## [EXERCISE AIM]
Report every line of the records beneath this task that holds the string "captured".

(Stored data)
****************
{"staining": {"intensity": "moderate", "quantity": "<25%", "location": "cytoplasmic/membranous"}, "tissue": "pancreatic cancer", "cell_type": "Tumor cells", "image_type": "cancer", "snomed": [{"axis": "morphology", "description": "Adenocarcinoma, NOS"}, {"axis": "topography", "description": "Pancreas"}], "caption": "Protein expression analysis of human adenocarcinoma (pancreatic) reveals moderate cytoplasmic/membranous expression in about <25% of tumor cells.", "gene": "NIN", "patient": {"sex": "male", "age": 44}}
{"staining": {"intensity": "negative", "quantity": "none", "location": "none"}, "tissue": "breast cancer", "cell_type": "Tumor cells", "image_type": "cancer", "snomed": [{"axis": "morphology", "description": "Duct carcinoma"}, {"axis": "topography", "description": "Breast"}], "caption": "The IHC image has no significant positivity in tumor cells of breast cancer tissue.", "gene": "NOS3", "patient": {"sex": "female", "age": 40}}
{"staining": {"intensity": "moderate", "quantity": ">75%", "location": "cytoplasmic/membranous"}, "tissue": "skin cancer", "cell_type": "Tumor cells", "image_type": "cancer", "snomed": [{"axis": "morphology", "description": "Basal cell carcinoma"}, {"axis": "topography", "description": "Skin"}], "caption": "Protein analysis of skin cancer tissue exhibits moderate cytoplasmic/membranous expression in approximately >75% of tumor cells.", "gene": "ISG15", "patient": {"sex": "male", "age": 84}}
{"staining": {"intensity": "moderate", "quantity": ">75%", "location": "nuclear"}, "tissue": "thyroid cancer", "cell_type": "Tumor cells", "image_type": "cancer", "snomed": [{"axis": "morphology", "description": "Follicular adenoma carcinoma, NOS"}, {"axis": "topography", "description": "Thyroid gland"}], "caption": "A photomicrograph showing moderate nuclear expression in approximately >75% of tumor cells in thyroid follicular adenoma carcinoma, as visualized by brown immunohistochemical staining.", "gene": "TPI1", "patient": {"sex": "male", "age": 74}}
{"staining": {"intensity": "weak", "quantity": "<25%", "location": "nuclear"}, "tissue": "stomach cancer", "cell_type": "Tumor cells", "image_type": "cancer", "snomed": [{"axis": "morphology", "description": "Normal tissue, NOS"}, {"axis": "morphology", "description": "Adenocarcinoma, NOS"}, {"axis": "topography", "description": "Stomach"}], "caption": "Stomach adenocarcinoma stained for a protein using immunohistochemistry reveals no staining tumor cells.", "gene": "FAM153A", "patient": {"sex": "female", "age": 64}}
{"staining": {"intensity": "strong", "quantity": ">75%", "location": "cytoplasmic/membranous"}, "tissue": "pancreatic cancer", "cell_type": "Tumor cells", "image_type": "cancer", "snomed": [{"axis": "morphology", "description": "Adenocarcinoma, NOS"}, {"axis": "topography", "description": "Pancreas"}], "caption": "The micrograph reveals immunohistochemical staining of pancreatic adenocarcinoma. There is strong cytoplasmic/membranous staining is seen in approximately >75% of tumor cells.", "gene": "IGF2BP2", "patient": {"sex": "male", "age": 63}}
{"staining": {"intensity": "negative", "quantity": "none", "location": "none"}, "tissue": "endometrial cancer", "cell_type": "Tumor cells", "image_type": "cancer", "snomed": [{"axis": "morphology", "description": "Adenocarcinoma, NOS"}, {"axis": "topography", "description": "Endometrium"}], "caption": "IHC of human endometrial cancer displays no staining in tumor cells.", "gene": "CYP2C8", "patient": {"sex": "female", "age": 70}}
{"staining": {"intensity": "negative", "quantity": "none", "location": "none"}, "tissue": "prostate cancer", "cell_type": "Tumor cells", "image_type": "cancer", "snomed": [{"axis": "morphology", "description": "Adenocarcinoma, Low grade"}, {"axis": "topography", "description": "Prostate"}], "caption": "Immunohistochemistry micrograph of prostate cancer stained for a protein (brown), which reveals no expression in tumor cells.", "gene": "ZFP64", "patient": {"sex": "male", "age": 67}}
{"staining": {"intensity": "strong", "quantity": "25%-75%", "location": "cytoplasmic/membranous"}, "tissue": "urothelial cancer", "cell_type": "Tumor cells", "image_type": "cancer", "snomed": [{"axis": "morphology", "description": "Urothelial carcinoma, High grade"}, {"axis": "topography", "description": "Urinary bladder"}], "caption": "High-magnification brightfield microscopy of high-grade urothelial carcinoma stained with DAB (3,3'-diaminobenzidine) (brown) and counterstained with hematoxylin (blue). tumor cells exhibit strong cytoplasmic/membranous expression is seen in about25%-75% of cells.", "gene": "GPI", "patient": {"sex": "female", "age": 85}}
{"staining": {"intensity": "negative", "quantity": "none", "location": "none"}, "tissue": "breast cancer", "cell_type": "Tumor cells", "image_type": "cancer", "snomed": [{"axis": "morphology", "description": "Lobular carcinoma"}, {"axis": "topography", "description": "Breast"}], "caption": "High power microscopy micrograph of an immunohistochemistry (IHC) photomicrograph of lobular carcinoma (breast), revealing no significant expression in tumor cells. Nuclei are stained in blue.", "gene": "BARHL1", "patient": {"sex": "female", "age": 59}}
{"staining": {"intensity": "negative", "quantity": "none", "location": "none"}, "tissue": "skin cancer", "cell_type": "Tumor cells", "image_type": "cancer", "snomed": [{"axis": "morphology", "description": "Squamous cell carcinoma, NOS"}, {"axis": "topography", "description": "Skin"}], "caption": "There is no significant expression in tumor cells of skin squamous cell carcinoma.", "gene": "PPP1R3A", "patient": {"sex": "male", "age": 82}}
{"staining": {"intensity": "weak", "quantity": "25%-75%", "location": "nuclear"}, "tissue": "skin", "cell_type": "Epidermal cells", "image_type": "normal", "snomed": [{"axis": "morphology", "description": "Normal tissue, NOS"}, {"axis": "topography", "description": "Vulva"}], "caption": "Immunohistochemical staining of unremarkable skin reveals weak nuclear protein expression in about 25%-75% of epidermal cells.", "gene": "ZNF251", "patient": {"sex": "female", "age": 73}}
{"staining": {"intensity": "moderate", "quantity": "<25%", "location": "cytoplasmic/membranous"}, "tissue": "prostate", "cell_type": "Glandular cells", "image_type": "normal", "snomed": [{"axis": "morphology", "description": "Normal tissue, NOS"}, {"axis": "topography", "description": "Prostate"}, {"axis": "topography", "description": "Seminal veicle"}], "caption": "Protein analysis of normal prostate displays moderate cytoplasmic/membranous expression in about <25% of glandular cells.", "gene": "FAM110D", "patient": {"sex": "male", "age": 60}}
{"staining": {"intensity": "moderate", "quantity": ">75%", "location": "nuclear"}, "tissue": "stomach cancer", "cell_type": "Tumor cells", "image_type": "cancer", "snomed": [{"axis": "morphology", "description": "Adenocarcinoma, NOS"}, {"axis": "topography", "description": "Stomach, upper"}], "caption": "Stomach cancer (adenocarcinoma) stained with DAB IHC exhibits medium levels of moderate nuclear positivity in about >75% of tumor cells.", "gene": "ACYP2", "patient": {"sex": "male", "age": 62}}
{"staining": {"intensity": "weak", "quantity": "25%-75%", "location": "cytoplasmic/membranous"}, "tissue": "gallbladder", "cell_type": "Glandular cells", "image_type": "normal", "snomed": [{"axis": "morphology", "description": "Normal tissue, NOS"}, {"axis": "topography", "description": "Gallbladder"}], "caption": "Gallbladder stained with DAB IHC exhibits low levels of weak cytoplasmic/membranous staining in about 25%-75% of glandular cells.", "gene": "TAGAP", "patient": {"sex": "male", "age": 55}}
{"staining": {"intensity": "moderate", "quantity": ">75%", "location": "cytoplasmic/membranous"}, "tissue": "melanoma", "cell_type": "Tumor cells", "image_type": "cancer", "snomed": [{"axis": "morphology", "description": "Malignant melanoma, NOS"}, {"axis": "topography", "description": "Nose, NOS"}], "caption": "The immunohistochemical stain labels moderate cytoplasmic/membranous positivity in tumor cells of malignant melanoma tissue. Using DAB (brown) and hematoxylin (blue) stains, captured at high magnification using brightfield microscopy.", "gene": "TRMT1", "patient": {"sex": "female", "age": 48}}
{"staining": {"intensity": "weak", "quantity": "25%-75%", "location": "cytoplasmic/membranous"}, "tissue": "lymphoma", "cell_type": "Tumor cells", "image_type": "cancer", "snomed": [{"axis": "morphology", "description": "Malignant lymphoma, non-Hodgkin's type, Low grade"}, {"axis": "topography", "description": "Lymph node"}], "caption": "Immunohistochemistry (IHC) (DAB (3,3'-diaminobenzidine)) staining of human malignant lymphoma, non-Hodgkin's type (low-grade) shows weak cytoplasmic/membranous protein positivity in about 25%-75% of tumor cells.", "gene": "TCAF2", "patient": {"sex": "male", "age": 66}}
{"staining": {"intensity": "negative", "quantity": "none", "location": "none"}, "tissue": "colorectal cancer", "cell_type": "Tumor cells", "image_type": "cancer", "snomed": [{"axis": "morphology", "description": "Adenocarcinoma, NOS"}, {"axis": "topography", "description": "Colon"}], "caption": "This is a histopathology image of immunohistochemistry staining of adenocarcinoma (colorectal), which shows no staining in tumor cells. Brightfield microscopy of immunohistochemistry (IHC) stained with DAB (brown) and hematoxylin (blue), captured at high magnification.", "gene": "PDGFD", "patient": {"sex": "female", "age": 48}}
****************
## [WRITTEN REPLY]
{"staining": {"intensity": "moderate", "quantity": ">75%", "location": "cytoplasmic/membranous"}, "tissue": "melanoma", "cell_type": "Tumor cells", "image_type": "cancer", "snomed": [{"axis": "morphology", "description": "Malignant melanoma, NOS"}, {"axis": "topography", "description": "Nose, NOS"}], "caption": "The immunohistochemical stain labels moderate cytoplasmic/membranous positivity in tumor cells of malignant melanoma tissue. Using DAB (brown) and hematoxylin (blue) stains, captured at high magnification using brightfield microscopy.", "gene": "TRMT1", "patient": {"sex": "female", "age": 48}}
{"staining": {"intensity": "negative", "quantity": "none", "location": "none"}, "tissue": "colorectal cancer", "cell_type": "Tumor cells", "image_type": "cancer", "snomed": [{"axis": "morphology", "description": "Adenocarcinoma, NOS"}, {"axis": "topography", "description": "Colon"}], "caption": "This is a histopathology image of immunohistochemistry staining of adenocarcinoma (colorectal), which shows no staining in tumor cells. Brightfield microscopy of immunohistochemistry (IHC) stained with DAB (brown) and hematoxylin (blue), captured at high magnification.", "gene": "PDGFD", "patient": {"sex": "female", "age": 48}}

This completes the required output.